Wisner, der für die renommierte Kanzlei Baum, Hedlung, Aristei & Goldman arbeitet, fährt schweres Geschütz auf. Danach hatte Monsanto früh intern Anhaltspunkte, die um die potenzielle Gefährlichkeit von Glyphosat kreisten. „Aber sie haben sie beerdigt. Dabei war es ihre Verpflichtung, die Sache genauer zu untersuchen.“

Stattdessen habe Monsanto „verharmlosende Berichte“ veröffentlicht und bei Studien von Regulierungsbehörden eigene Mitarbeiter „als Ghostwriter“ eingeschleust. Wisner: „Monsanto hatte die volle Absicht, die Gefahren, die von Glyphosat ausgehen, vor den Konsumenten zu verheimlichen. Das ist Betrug.“

Auch darum habe die Jury im Fall Dewayne Johnson festgestellt, dass Monsanto „mit Heimtücke“ agiert hat. Die aus europäischer Sicht hohe Strafe von rund 250 Millionen Euro, die bis zur geplanten Urteilsverkündung im Dezember nicht rechtskräftig ist, sei darum eigentlich „noch gar nicht hoch genug“.
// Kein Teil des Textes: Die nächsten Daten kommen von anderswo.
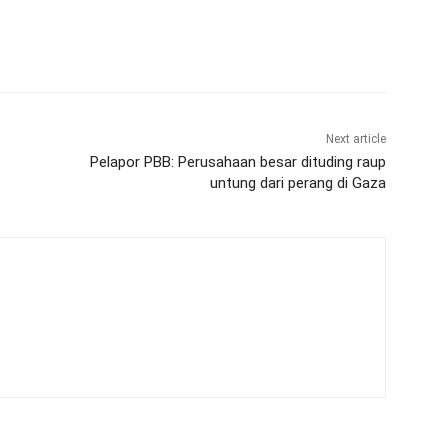
Next article
Pelapor PBB: Perusahaan besar dituding raup
untung dari perang di Gaza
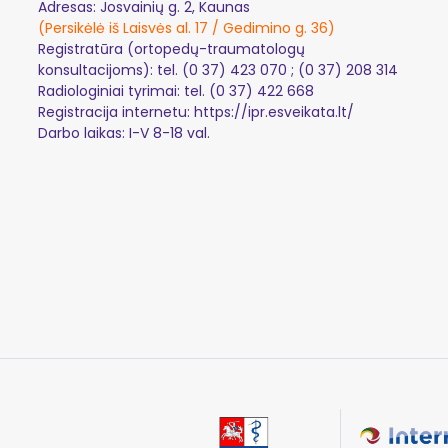
Adresas: Josvainių g. 2, Kaunas
(Persikėlė iš Laisvės al. 17 / Gedimino g. 36)
Registratūra (ortopedų-traumatologų
konsultacijoms): tel.
(0 37) 423 070
;
(0 37) 208 314
Radiologiniai tyrimai: tel.
(0 37) 422 668
Registracija internetu:
https://ipr.esveikata.lt/
Darbo laikas: I-V 8-18 val.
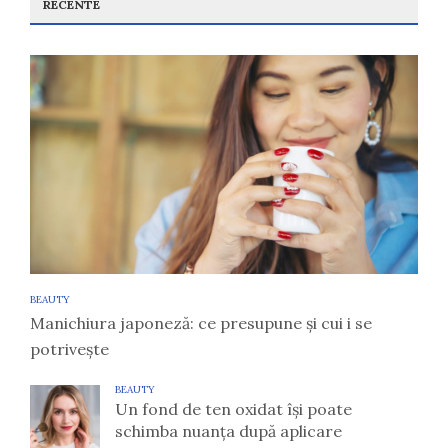
RECENTE
BEAUTY
Manichiura japoneză: ce presupune și cui i se
potrivește
BEAUTY
Un fond de ten oxidat își poate
schimba nuanța după aplicare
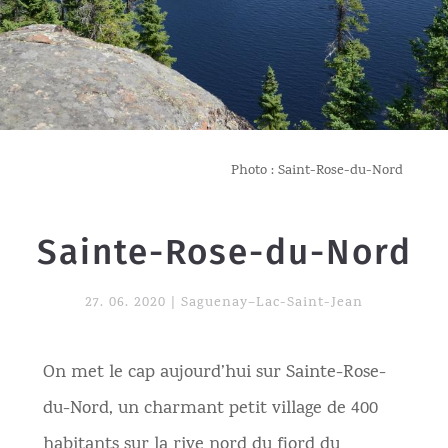
Photo : Saint-Rose-du-Nord
Sainte-Rose-du-Nord
27. 06. 2020
|
Saguenay–Lac-Saint-Jean
On met le cap aujourd’hui sur Sainte-Rose-
du-Nord, un charmant petit village de 400
habitants sur la rive nord du fjord du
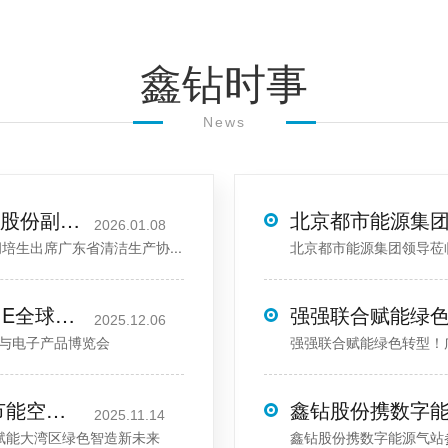
鑫钻时事
News
共赴绿色之约，共绘低碳新篇！鑫钻股份副董事长胡培生出席广东省清洁生产协会换届大会
2026.01.08
生出席广东省清洁生产协...
北京都市能源集团领导莅
湾区智造·全球共享 | 鑫钻股份亮相AIE全球智能机械与电子产品博览会
2025.12.06
械与电子产品博览会
强强联合赋能绿色转型！
智造佛山 装备未来｜鑫钻股份分享节能空压技术，赋能大湾区绿色智造新未来
2025.11.14
赋能大湾区绿色智造新未来
鑫钻股份携数字能源气站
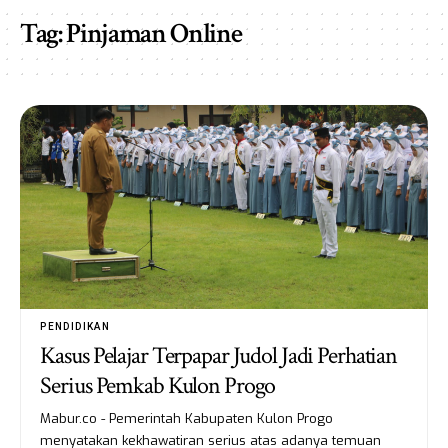
Tag:
Pinjaman Online
PENDIDIKAN
Kasus Pelajar Terpapar Judol Jadi Perhatian
Serius Pemkab Kulon Progo
Mabur.co - Pemerintah Kabupaten Kulon Progo
menyatakan kekhawatiran serius atas adanya temuan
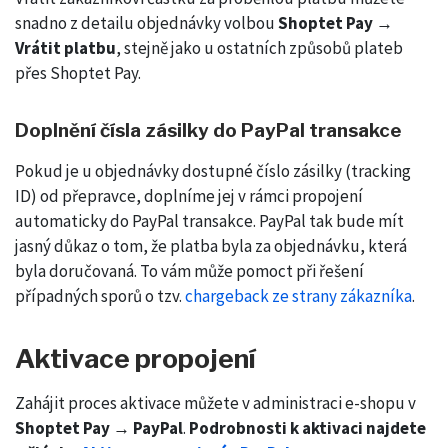
snadno z detailu objednávky volbou
Shoptet Pay →
Vrátit platbu
, stejně jako u ostatních způsobů plateb
přes Shoptet Pay.
Doplnění čísla zásilky do PayPal transakce
Pokud je u objednávky dostupné číslo zásilky (tracking
ID) od přepravce, doplníme jej v rámci propojení
automaticky do PayPal transakce. PayPal tak bude mít
jasný důkaz o tom, že platba byla za objednávku, která
byla doručovaná. To vám může pomoct při řešení
případných sporů o tzv.
chargeback ze strany zákazníka
.
Aktivace propojení
Zahájit proces aktivace můžete v administraci e-shopu v
Shoptet Pay → PayPal
.
Podrobnosti k aktivaci najdete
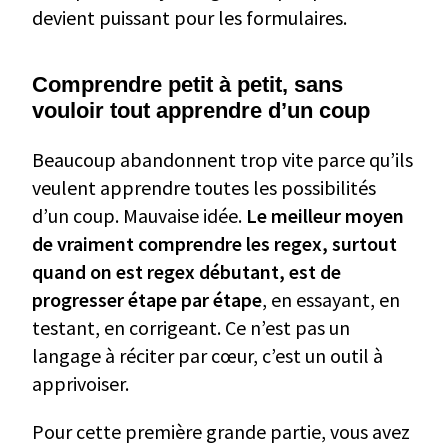
devient puissant pour les formulaires.
Comprendre petit à petit, sans
vouloir tout apprendre d’un coup
Beaucoup abandonnent trop vite parce qu’ils
veulent apprendre toutes les possibilités
d’un coup. Mauvaise idée.
Le meilleur moyen
de vraiment comprendre les regex, surtout
quand on est regex débutant, est de
progresser étape par étape
, en essayant, en
testant, en corrigeant. Ce n’est pas un
langage à réciter par cœur, c’est un outil à
apprivoiser.
Pour cette première grande partie, vous avez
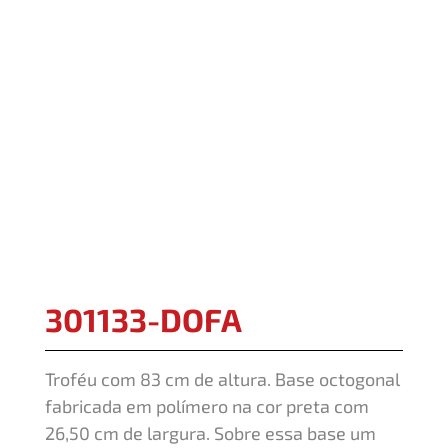
301133-DOFA
Troféu com 83 cm de altura. Base octogonal
fabricada em polímero na cor preta com
26,50 cm de largura. Sobre essa base um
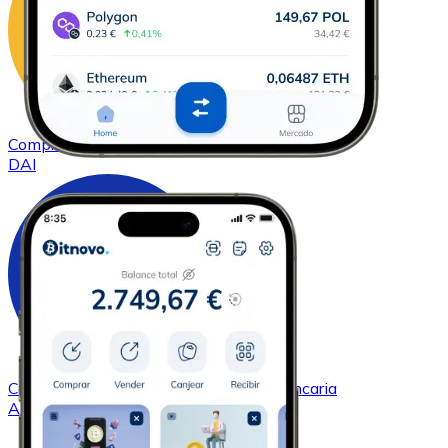
Comprar
DAI
con transferencia bancaria
DAI
Comprar
Cardano
con transferencia bancaria
ADA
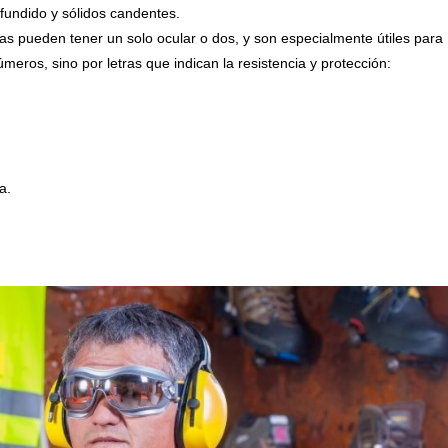
 fundido y sólidos candentes.
fas pueden tener un solo ocular o dos, y son especialmente útiles para
meros, sino por letras que indican la resistencia y protección:
a.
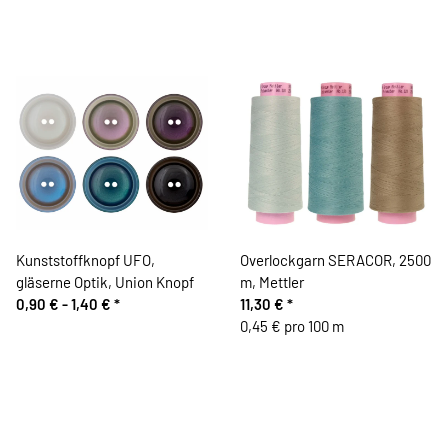
Kunststoffknopf UFO,
Overlockgarn SERACOR, 2500
gläserne Optik, Union Knopf
m, Mettler
0,90 € -
1,40 €
*
11,30 €
*
0,45 € pro 100 m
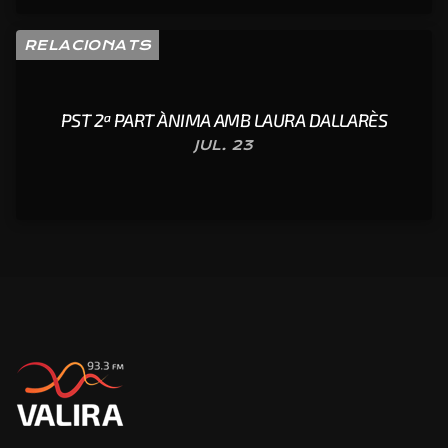
RELACIONATS
PST 2ª PART ÀNIMA AMB LAURA DALLARÈS
JUL. 23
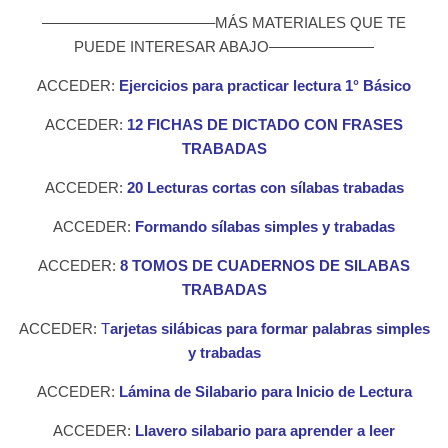
———————————–MÁS MATERIALES QUE TE
PUEDE INTERESAR ABAJO———————
ACCEDER:
Ejercicios para practicar lectura 1° Básico
ACCEDER:
12 FICHAS DE DICTADO CON FRASES
TRABADAS
ACCEDER:
20 Lecturas cortas con sílabas trabadas
ACCEDER:
Formando sílabas simples y trabadas
ACCEDER:
8 TOMOS DE CUADERNOS DE SILABAS
TRABADAS
ACCEDER:
T
arjetas silábicas para formar palabras simples
y trabadas
ACCEDER:
Lámina de Silabario para Inicio de Lectura
ACCEDER:
Llavero silabario para aprender a leer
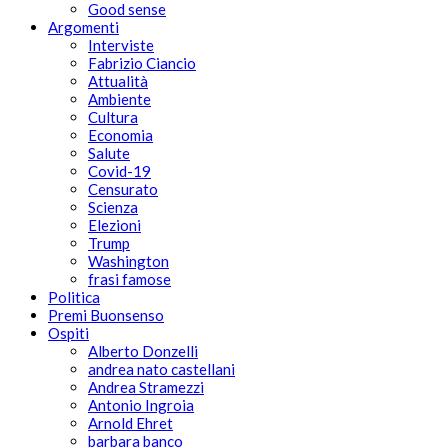
Good sense
Argomenti
Interviste
Fabrizio Ciancio
Attualità
Ambiente
Cultura
Economia
Salute
Covid-19
Censurato
Scienza
Elezioni
Trump
Washington
frasi famose
Politica
Premi Buonsenso
Ospiti
Alberto Donzelli
andrea nato castellani
Andrea Stramezzi
Antonio Ingroia
Arnold Ehret
barbara banco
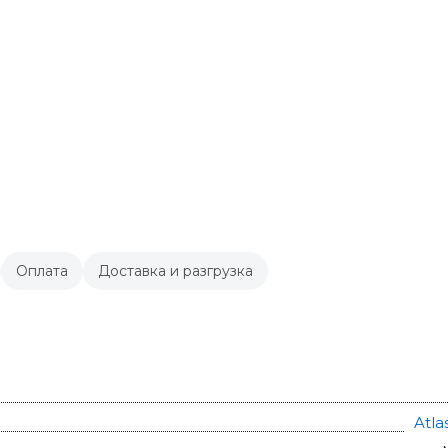
Оплата
Доставка и разгрузка
Atla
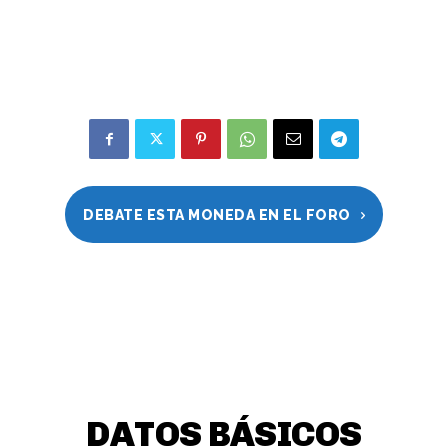
DEBATE ESTA MONEDA EN EL FORO
DATOS BÁSICOS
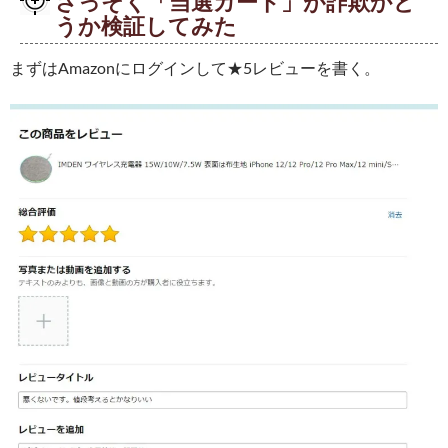
さっそく「当選カード」が詐欺かど
うか検証してみた
まずはAmazonにログインして★5レビューを書く。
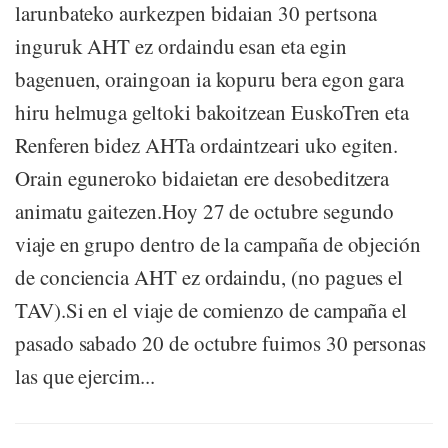
larunbateko aurkezpen bidaian 30 pertsona
inguruk AHT ez ordaindu esan eta egin
bagenuen, oraingoan ia kopuru bera egon gara
hiru helmuga geltoki bakoitzean EuskoTren eta
Renferen bidez AHTa ordaintzeari uko egiten.
Orain eguneroko bidaietan ere desobeditzera
animatu gaitezen.Hoy 27 de octubre segundo
viaje en grupo dentro de la campaña de objeción
de conciencia AHT ez ordaindu, (no pagues el
TAV).Si en el viaje de comienzo de campaña el
pasado sabado 20 de octubre fuimos 30 personas
las que ejercim...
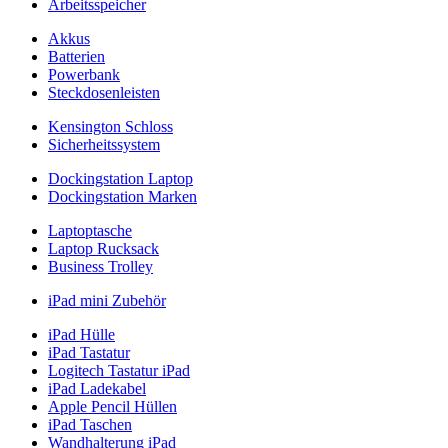
Arbeitsspeicher
Akkus
Batterien
Powerbank
Steckdosenleisten
Kensington Schloss
Sicherheitssystem
Dockingstation Laptop
Dockingstation Marken
Laptoptasche
Laptop Rucksack
Business Trolley
iPad mini Zubehör
iPad Hülle
iPad Tastatur
Logitech Tastatur iPad
iPad Ladekabel
Apple Pencil Hüllen
iPad Taschen
Wandhalterung iPad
Wisner stützt seine Vorwürfe unter anderem auf eine durch E-Mails belegbare Studie des britischen Wissenschaftlers James Parry, der Ende der 90er Jahre von Monsanto angeheuert worden war, aber mit offenbar unliebsamen Ergebnissen aufwartete.

Danach könne Glyphosat Gen- und Chromosomen-Veränderungen auslösen, sagte Parry und riet zu Tiefenuntersuchungen. William Heydens, führender Toxikologe bei Monsanto, lehnte ab. „Wir müssen jemanden finden, der sich mit dem genotoxischen Profil von Glyphosat wohlfühlt und einflussreich bei Regulierungsbehörden ist“, heißt es in einem Schriftwechsel, der Wisner zugespielt wurde, „Parry ist es nicht und es würde viel Zeit und $$$ kosten, ihn dahin zu bewegen.“

Als sich die Internationale Agentur für Krebsforschung in Lyon 2015 Glyphosat genauer anschauen wollte, schrieb Heydens an Kollegen: „Wir sind möglicherweise verwundbar, wenn es um Genveränderungen und darum geht, Glyphosat ausgesetzt zu sein“.